St. Petersburg is officially putting the band back together at the Manhattan Casino. On April 28, 2026, the city announced that the long-closed landmark on the Deuces will be refreshed and reimagined as a two-level event and music venue for residents and visitors, returning to service as a rental hall for weddings, conferences and concerts while keeping its historic soul front and center. Renovations are slated to wrap in spring 2026, with bookings expected to open later this year.
St. Pete's iconic Manhattan Casino is getting a refresh! This historic venue is being updated to reopen as a premier event space for residents and visitors alike — a hub for events, conferences, and of course, its greatest love: MUSIC! Stay tuned for more details! pic.twitter.com/XFYYHNoANp
— St. Petersburg, FL (@StPeteFL) April 28, 2026
City-backed makeover details
City Hall is putting roughly $4.8 million into a top-to-bottom redesign that turns the two-story building into flexible event halls with upgraded restrooms plus a redesigned foyer and bar, according to St. Pete Catalyst. Renderings reviewed by Tampa Bay Business Journal show a second-floor music hall with about 4,152 square feet, while the first floor adds roughly 2,234 square feet of pre-function and meeting space and lists Oldsmar-based Ajax Building Company as the general contractor. Officials also plan to shrink the ground-floor commercial kitchen to free up more usable event space, the reporting notes.
City will operate the venue
Instead of bringing in another private operator, city leaders opted to run the Manhattan Casino themselves as an affordable, city-operated event space, with the FY26 budget creating a dedicated enterprise fund to staff and manage the venue, according to the city's FY26 budget documents. City of St. Petersburg materials outline new positions and a modest FY26 subsidy to support operations. Local coverage also notes the project has secured roughly $1 million in state historic-preservation funds to help pay for the restoration, which officials say reflects broader support for protecting Black cultural landmarks, according to FOX 13 Tampa Bay.
A cornerstone of South St. Pete history
Built in 1926 by Elder Jordan as the Jordan Dance Hall, the building later became the Manhattan Casino and evolved into a crucial cultural hub for Black St. Pete, hosting giants like Ella Fitzgerald, Ray Charles and Louis Armstrong, according to the Woodson African American Museum. The museum traces the venue's ties to Jordan Park and its role as a social center during segregation. More recent efforts to revive the property brought the 22 South food hall and short-lived event programming, but those operations shut down after the city's lease with former operators ended in late 2022, reporting shows, per St. Pete Catalyst.

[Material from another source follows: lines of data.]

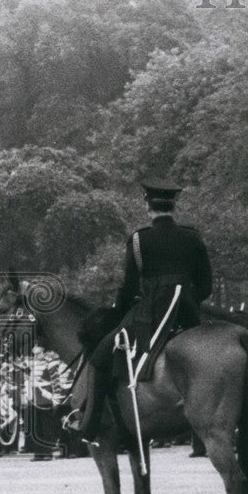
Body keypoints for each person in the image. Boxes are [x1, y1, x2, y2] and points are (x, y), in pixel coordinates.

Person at [70, 179, 212, 443]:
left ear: (148, 206)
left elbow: (129, 286)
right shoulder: (192, 237)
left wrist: (120, 311)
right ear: (173, 207)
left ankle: (89, 425)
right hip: (189, 313)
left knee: (100, 357)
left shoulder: (138, 240)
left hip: (150, 314)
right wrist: (187, 299)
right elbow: (206, 285)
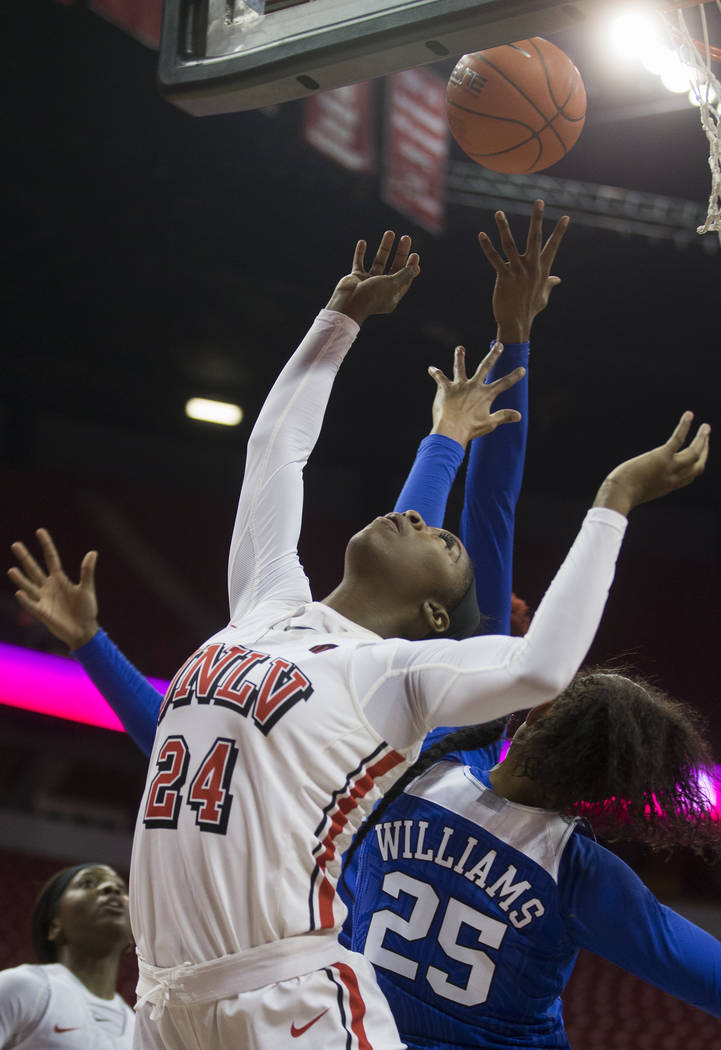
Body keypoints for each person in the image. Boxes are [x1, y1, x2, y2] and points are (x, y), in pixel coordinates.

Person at [7, 227, 709, 1049]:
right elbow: (278, 454)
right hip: (168, 996)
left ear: (439, 628)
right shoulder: (270, 608)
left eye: (435, 541)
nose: (417, 517)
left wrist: (609, 499)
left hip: (287, 996)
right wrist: (344, 324)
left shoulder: (408, 708)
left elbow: (514, 603)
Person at [345, 672, 721, 1048]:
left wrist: (512, 647)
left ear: (538, 713)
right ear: (610, 788)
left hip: (356, 1033)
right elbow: (708, 975)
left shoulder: (424, 765)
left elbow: (478, 692)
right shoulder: (578, 873)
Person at [0, 863, 135, 1048]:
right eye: (88, 883)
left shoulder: (138, 1027)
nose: (111, 889)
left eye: (121, 889)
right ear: (55, 926)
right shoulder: (22, 987)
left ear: (131, 939)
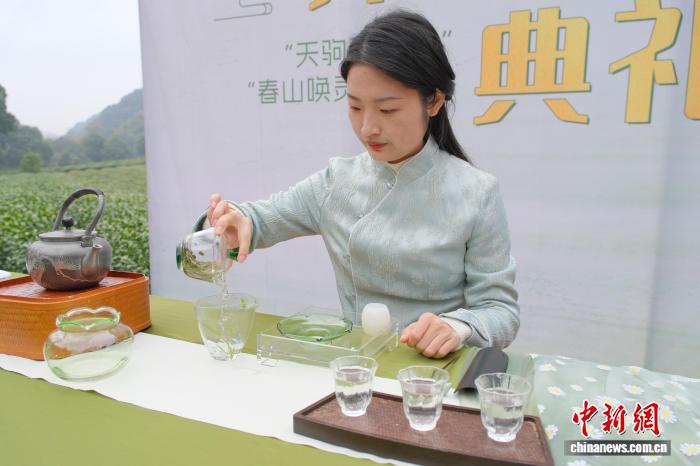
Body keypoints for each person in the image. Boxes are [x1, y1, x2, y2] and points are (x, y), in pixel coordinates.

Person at [200, 10, 519, 358]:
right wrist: (230, 223)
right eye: (355, 107)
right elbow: (258, 220)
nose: (367, 128)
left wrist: (456, 327)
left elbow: (500, 311)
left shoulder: (476, 192)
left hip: (434, 374)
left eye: (387, 110)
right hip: (355, 369)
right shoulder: (337, 183)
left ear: (434, 101)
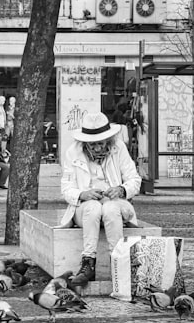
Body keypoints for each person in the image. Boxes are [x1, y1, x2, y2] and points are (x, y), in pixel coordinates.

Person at [59, 111, 142, 283]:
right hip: (86, 208)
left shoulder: (119, 148)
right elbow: (66, 189)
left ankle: (118, 262)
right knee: (94, 207)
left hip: (116, 204)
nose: (97, 148)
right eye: (92, 144)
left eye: (100, 143)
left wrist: (121, 189)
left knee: (110, 208)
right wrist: (83, 194)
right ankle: (88, 262)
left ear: (108, 140)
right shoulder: (72, 152)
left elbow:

What's next for the Deuces
Officials say construction should wrap in spring 2026, with rental policies and a booking calendar rolling out as the project nears completion. The city's April 28 announcement on X sticks to that timeline and urges residents to stay tuned for more details. Councilmembers have cast the revival as both an economic play and a cultural restoration for the Deuces, while community leaders are pushing for programming that centers local artists and keeps rental rates within reach, according to the Tampa Bay Times.